La charge de travail des services va fortement augmenter et bien sûr l’administration sous-estime cette augmentation indique Hélène Fauvel. En vue de cette mise en place du PAS —dont le principe consiste à prélever directement l’impôt sur le revenu chaque mois sur le salaire ce qui transforme l’employeur en tiers collecteur de cet impôt— tout s’accélère actuellement dans les services de la DGFIP.

Peut-être pour rien d’ailleurs s’irrite Hélène Fauvel. Les syndicats soulignent en effet les incertitudes quant à la mise en œuvre effective du projet du fait des échéances électorales. Concrètement, le PAS pourrait ne pas voir le jour en 2018 ou ressembler à autre chose.

Si tel était le cas ? L’administration nous indique qu’il n’y aurait aucun problème à tout arrêter au 31 décembre prochain explique la secrétaire général de FO-DGFIP regrettant par ailleurs que le coût de la mise en place de la réforme ne soit pas connu pour l’instant. Rien qu’en tenant compte du coût de la publicité pour cette réforme et ce qu’elle a mobilisé en termes de corps de métiers (juristes, informaticiens, formateurs…) ce coût pourrait être important.

Si la mise en place réelle de la réforme reste encore incertaine, les personnels vivent néanmoins sous la pression d’un calendrier très contraint visant à lancer le PAS.

Tout pour le PAS

Du côté des contribuables, la campagne de l’impôt sur le revenu qui débute actuellement par l’arrivée dans les boîtes aux lettres des avis d’imposition sur les revenus de 2016 contient le premier signe de la mise en place -–hypothétique— du PAS. Les avis comportent cette année un taux qui servira au calcul de l’impôt selon le système PAS. Ce taux sera transmis aussi à l’employeur en prévision du prélèvement de l’impôt sur les salaires dès janvier 2018 explique Hélène Fauvel.

Déjà beaucoup de services sont mobilisés, sur la brèche… Tout en étant maintenus dans une extrême opacité d’information concernant la mise en place concrète de la réforme.
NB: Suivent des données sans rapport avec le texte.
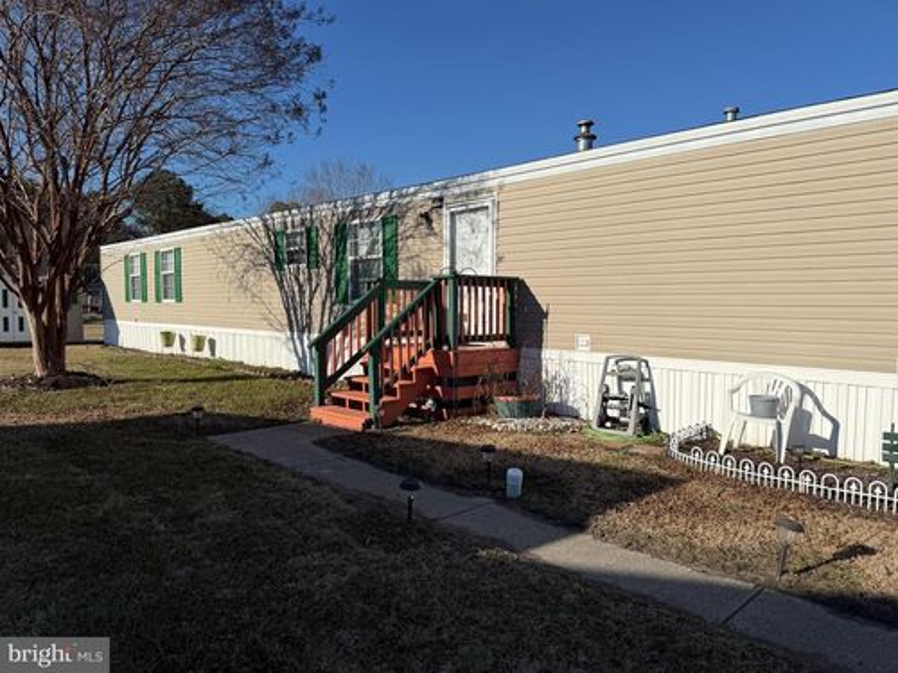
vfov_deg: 56.8
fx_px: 623
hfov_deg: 71.6
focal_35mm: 24
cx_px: 449
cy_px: 336
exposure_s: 1/8130
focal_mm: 6.76
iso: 80
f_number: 1.78
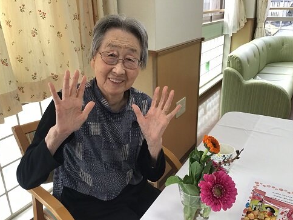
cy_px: 112
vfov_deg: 44.2
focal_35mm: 32
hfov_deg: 56.8
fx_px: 271
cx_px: 143
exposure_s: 1/40
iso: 25
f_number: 2.4
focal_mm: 3.3
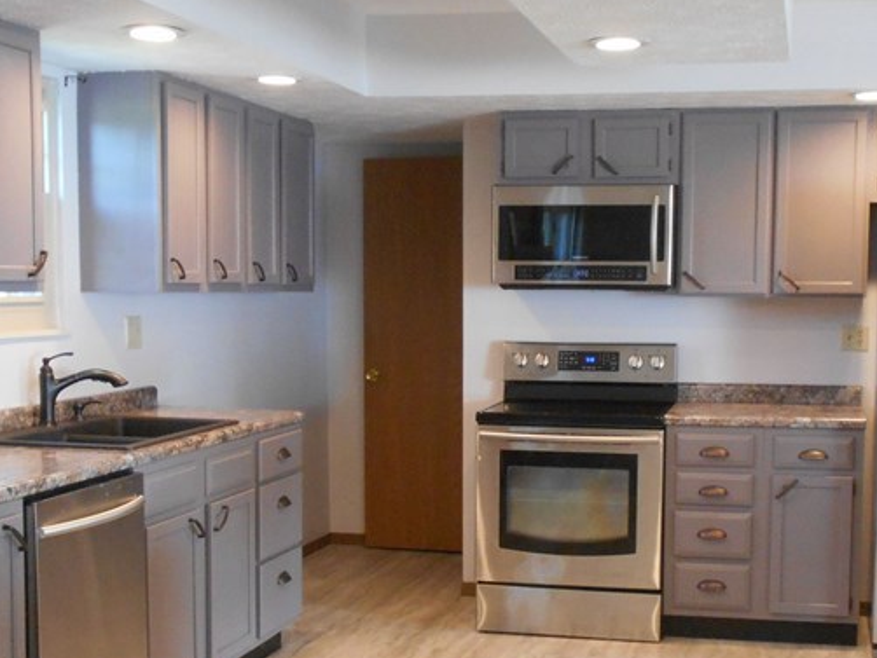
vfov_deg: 27.4
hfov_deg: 36.1
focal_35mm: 53
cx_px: 489
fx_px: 1343
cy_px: 433
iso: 360
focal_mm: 4.6
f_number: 3.2
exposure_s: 1/30
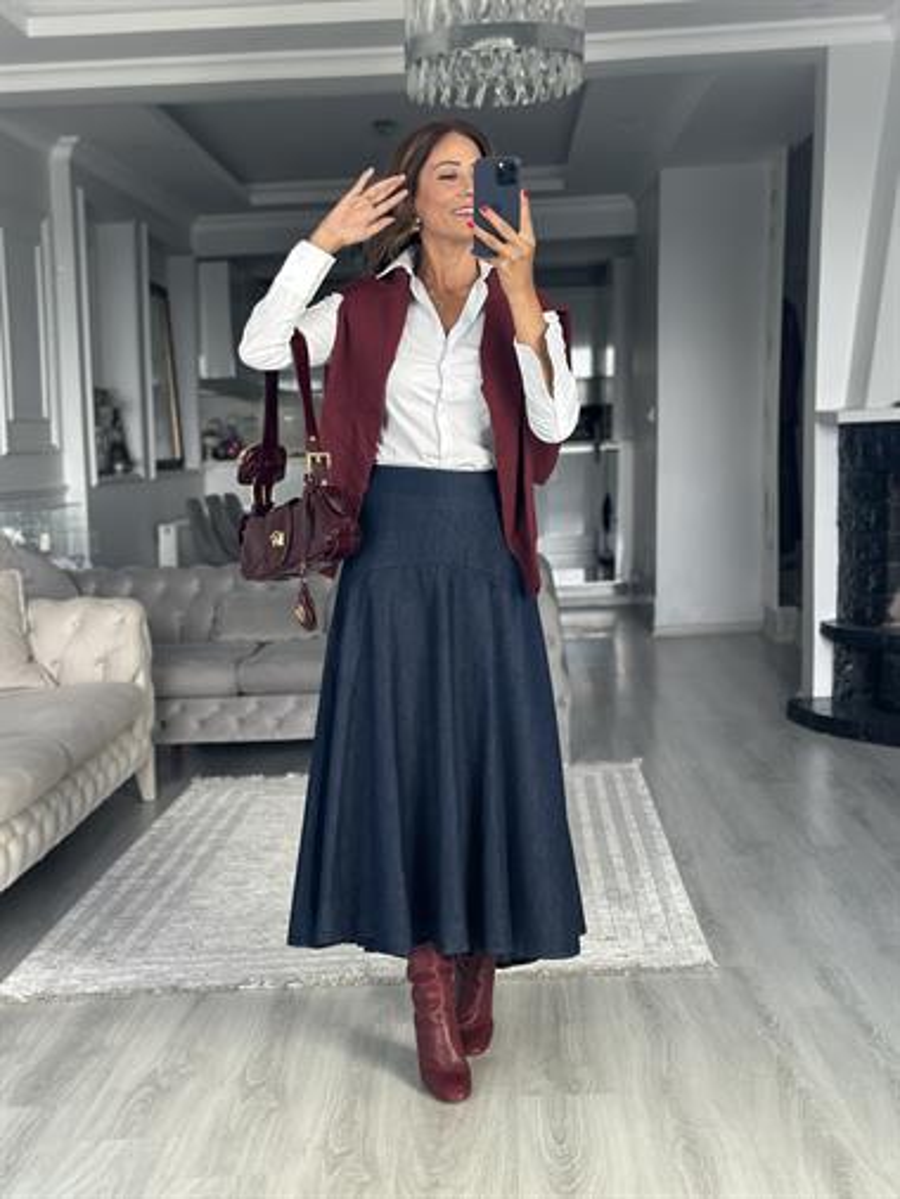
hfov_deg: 30.3
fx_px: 1663
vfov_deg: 39.6
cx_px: 450
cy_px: 600
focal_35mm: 48
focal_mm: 6.86
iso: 125
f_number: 1.78
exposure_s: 1/98
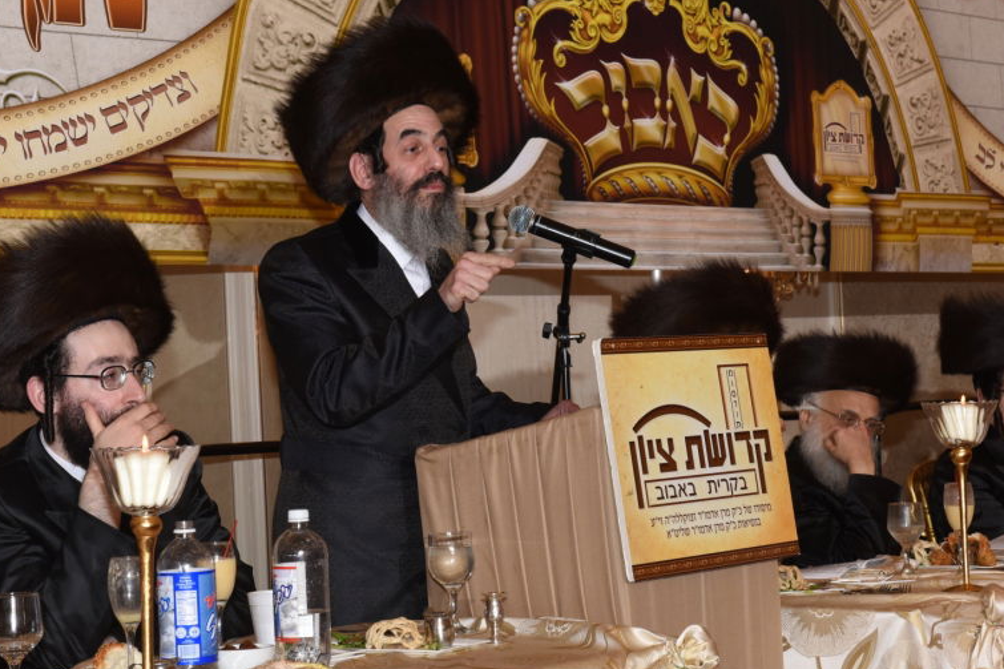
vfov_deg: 14.4
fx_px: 2649
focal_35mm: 95
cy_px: 342
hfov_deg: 21.5
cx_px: 515
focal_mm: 70
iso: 800
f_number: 8
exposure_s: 1/160
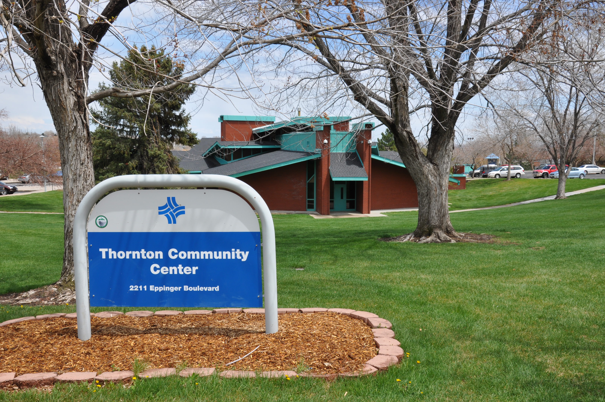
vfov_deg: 35.4
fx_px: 629
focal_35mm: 38
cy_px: 201
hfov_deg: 51.3
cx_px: 302
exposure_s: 1/160
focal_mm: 25
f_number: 13
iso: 200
Les Centres de contacts qui répondent habituellement aux questions diverses des contribuables s’occupent désormais exclusivement des questions (employeurs et particuliers) relevant du prélèvement à la source.

Quant-aux Cellules locales de formation dédiées aux multiples formations à destination des agents, elles réalisent exclusivement aujourd’hui des formations consacrées au système PAS. Formations contraintes, branle-bas de combat informatique pour mettre au point le nouveau traitement de la collecte de l’impôt par les services de la DGFIP, réorganisation de services dédiés au PAS… Le travail de préparation du lancement du prélèvement à la source traduit à lui seul la complexité du système contesté dès son origine par les personnels des finances publiques, FO notamment.

L’usine à gaz

Alors rappelle Hélène Fauvel que pour tenter de vendre le PAS aux contribuables, l’État a voulu vanter la simplicité de son système et par ailleurs la contemporénéité entre la perception des revenus et leur imposition, les personnels eux sont déjà au contact de la réalité… Bien plus complexe, ne serait qu’au plan de l’organisation.

Nous venons d’apprendre par exemple qu’un service basé à Limoges centralisera toutes les écritures comptables concernant l’impôt des non-salariés (agriculteurs, artisans, professions libérales…) lesquels ne seraient pas soumis au PAS comme les salariés.

Pourquoi Limoges ? L’administration nous a expliqué que l’application informatique prévue pour ces opérations a été conçue là-bas. Cela risque de poser de sérieux problèmes de traitement de ces impôts aux agents indique la militante citant encore parmi les nombreux soucis des agents la crainte de commettre des erreurs de par la complexité du système.

A titre d’exemple, le traitement (rattachement en termes comptables) des acomptes prélevés sur le salaire sera une source d’erreurs car notamment il aura lieu un an et demi après les prélèvements . La réforme PAS résument les syndicats se révèle au fur et à mesure de son développement une véritable usine à gaz tant pour les agents que pour les contribuables.

Cerise sur le gâteau expliquent-ils encore, au plan de l’efficacité de la collecte de l’impôt, le prélèvement à la source ne va rien améliorer. Bien au contraire. Actuellement le taux de recouvrement de l’impôt sur le revenu atteint plus de 98%.